Likewise, to determine a relationship between the anthocyanin levels and color parameters of ScCJ, Person correlation test was carried out. CIEL*, a*, and b* negatively correlated with total anthocyanin level (r = −0.699, r = −0.685 and r = −0.657, respectively), as well as with Chroma and hue angle, which showed the strongest negative correlation (r = −0.672 and r = −0.768). A significant but weaker correlation was determined for anthocyanins in the samples stored at 4 °C (r = −0.594; r = −0.664, r = −0.615 between anthocyanins and L*, a*, b* parameters, respectively). Not significant and the weakest correlation was identified for the samples stored for 180 days. A similar tendency was found in the samples stored at 30 °C but the correlation values were lower. Therefore, color parameters might be taken into account as anthocyanin content indicator in ScCJs, especially for the samples before storage or stored for 90 days. After 180 days of storage lower correlations suggested that other ingredients of ScCJ than anthocyanin were affected by the color.

4. Conclusions

The investigated ScCJ were characterized by high content of anthocyanins which may have direct implications on juice industry and help to solve browning problems during juice storage. The content of anthocyanins and color parameters load for ScC juices were mainly influenced by cultivar. The dominant anthocyanin was cyanidin-3-glucosyl-rutinoside (25–75%). Total anthocyanin content differed significantly between juices, with values varying from ∼590 to ∼1160 mg/L. ScCJ made from Skierka, Nagy Erdigymulscu, Wilena, Wiblek, and Safircvs had the highest content of anthocyanins. Degradation of anthocyanins during the juice storage depended rather on the storage conditions (time and temperature) than on the type of anthocyanin compounds present. Kinetic parameters revealed a significant cultivar effect on the evolution of anthocyanins during storage at both 4 °C and 30 °C. Half-life value of the anthocyanins differed and depended on the cultivar and storage conditions.
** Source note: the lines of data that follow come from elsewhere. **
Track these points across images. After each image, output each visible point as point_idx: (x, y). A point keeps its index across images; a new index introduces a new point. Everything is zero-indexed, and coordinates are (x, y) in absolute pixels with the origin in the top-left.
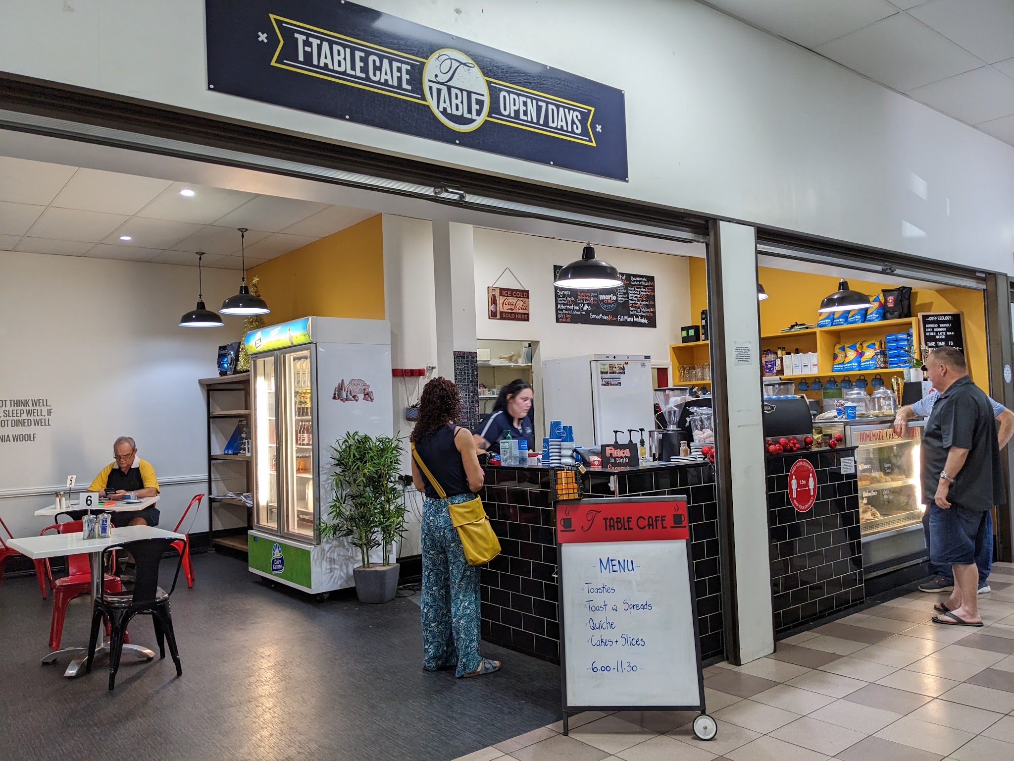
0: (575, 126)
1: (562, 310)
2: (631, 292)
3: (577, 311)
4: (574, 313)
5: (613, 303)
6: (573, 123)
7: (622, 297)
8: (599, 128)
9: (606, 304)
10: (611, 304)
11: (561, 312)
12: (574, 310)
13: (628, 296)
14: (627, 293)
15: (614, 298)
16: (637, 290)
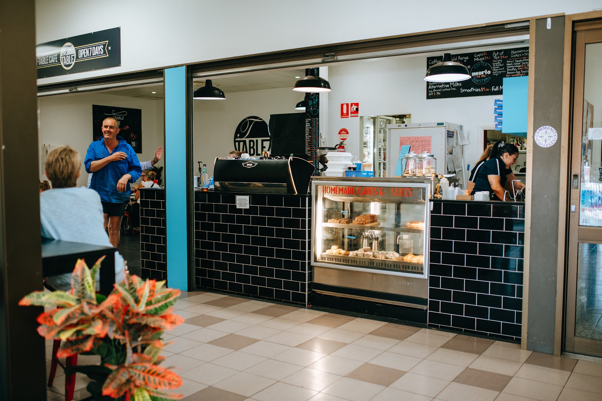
0: (101, 51)
1: (432, 89)
2: (509, 64)
3: (447, 88)
4: (444, 90)
5: (486, 77)
6: (101, 50)
7: (497, 71)
8: (110, 48)
9: (478, 79)
10: (485, 78)
11: (431, 91)
12: (444, 88)
13: (506, 69)
14: (505, 67)
15: (489, 72)
16: (518, 61)
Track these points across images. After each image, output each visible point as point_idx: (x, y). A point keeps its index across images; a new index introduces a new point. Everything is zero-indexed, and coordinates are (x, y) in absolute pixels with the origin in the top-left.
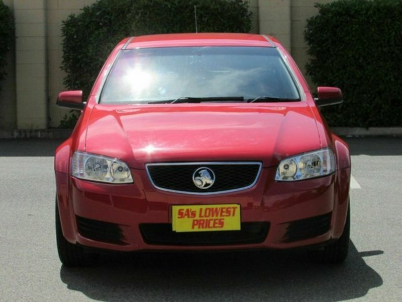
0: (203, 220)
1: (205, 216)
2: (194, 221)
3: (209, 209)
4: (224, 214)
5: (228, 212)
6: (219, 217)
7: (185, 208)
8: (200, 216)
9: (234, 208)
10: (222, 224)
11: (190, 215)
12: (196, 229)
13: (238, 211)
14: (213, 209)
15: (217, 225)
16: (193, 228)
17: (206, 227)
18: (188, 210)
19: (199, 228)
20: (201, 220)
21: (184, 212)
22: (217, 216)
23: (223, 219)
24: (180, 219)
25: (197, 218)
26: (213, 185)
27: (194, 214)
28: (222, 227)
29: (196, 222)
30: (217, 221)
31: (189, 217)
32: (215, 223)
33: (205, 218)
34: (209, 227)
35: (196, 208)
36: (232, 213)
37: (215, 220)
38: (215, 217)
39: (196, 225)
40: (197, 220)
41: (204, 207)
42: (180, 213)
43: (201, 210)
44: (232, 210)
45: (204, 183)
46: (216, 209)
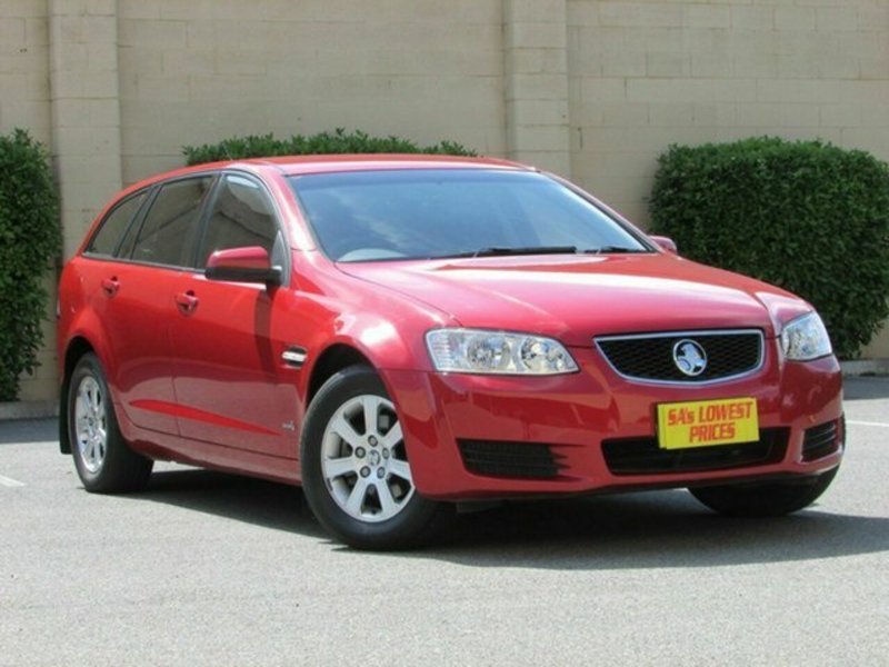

Half-life values of ScCJ ranged from 64.7 to 188.5 days at 4 °C and from 45.9 to 112.40 at 30 °C. Redness of the samples changed more rapidly than yellowness or lightness and Chroma or hue angel. Summing up, the study results may have direct implications for the juice industry as they address problems with deterioration of attractiveness of sour cherry cloudy juices due to loss of anthocyanins and browning during storage. Further studies on bioavailability are necessary to evaluate possible benefits of sour cherry cloudy juices for human health.